--- PROBLEM 1 ---
Please substitute "layout elements" for "document elements" in the rows, beginning at the line that has "Page size: 2001x1125." and stopping after the line with "text_box [0, 1089, 374, 1125]", with everything else unchanged.

--- DOCUMENT TEXT ---
===

Kate Sutton, Labour's candidate for Epsom, seems to excite the misogynists as few others do. Standing for the centre-left in the high profile, and highly-monied seat, of Epsom can't be easy,* and it seems that Kate has to deal with a fair amount of sexist crap as well.
Case in point; the TVNZ7 debate for Epsom, which a friend of mine attended recently as a Labour supporter. Sutton was the only non-MP in the debate, which featured Richard Worth from National, Rodney Hide from Act, and Keith Locke from the Greens. Astute readers might also have noticed she was the only woman speaking too - other than Kate it was wall-to-wall heterosexual older white men up on stage. Talk about feeling like The Other.
I've been to a lot of candidate debates; I've even organised and participated in a few. And so I've seen and heard a lot of heckling. In my humble opinion, heckling is part of the democratic to and fro of a candidate debate, as long as it doesn't get nasty or dominate to the extent that it infringes on the right of others to be heard. A good interjection can be a story to be re-told again and again, by all those who heard it, and a sense of humour is always a desirable attribute in the good heckler.
In my younger days I was frequently quite vociferous at political events. In 1999 I even attended an Act meeting in Milford with three friends and we were ejected by the police, after one of my stauncher mates really went hell for leather in challenging Rodney Hide when he assumed he was on safe ground for attacking solo parents on the DPB. On that occasion Mr Hide's campaign manager, one Aaron Bhatnagar lately of Auckland City Council, sat by my friend with the loud voice and the louder views and rather than engaging with her about the issues started to get nasty. Very nasty. But very quietly, so that only a few of us could hear. He started telling her she was fat and ugly and everyone thought she was hideous. He went on for quite a while, attacking my friend not for her politics or for her behaviour, but for her looks. Other women will probably identify with the internal crumbling that accompanies such crictism of your appearance - even when you are aware of the extreme socialisation that tells us from girlhood that what we look like is more important than what we say or do, to be spoken to like that is still a brutal assault.

===

Bounding box entries
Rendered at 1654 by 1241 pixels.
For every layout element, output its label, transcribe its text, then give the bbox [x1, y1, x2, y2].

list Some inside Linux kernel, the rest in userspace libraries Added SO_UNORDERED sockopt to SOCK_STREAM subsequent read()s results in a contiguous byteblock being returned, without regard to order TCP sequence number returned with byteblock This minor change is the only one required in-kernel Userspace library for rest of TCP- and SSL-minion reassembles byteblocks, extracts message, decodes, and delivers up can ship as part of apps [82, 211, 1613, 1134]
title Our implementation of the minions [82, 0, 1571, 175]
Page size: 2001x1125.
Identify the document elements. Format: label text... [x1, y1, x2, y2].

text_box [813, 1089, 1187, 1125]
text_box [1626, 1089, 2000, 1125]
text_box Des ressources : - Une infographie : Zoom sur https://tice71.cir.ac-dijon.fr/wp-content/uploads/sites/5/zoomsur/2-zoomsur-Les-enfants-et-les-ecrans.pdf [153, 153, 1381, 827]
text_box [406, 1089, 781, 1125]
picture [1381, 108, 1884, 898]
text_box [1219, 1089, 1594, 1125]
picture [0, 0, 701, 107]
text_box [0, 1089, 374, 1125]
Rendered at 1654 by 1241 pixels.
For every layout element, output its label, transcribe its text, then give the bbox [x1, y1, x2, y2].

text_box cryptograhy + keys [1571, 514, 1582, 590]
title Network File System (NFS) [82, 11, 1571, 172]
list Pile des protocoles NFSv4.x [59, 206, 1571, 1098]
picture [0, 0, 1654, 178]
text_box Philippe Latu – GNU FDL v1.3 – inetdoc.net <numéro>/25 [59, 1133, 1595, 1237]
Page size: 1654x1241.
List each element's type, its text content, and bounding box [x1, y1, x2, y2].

===

--- PROBLEM 2 ---
Name every participant in the TVNZ7 Epsom debate that the Epsom post mentions, along with each one's party.

--- COMPLETE ANSWER 1 ---
Page size: 2001x1125.
Identify the layout elements. Format: label text... [x1, y1, x2, y2].

text_box [813, 1089, 1187, 1125]
text_box [1626, 1089, 2000, 1125]
text_box Des ressources : - Une infographie : Zoom sur https://tice71.cir.ac-dijon.fr/wp-content/uploads/sites/5/zoomsur/2-zoomsur-Les-enfants-et-les-ecrans.pdf [153, 153, 1381, 827]
text_box [406, 1089, 781, 1125]
picture [1381, 108, 1884, 898]
text_box [1219, 1089, 1594, 1125]
picture [0, 0, 701, 107]
text_box [0, 1089, 374, 1125]

--- COMPLETE ANSWER 2 ---
Kate Sutton (Labour), Richard Worth (National), Rodney Hide (Act), Keith Locke (Greens)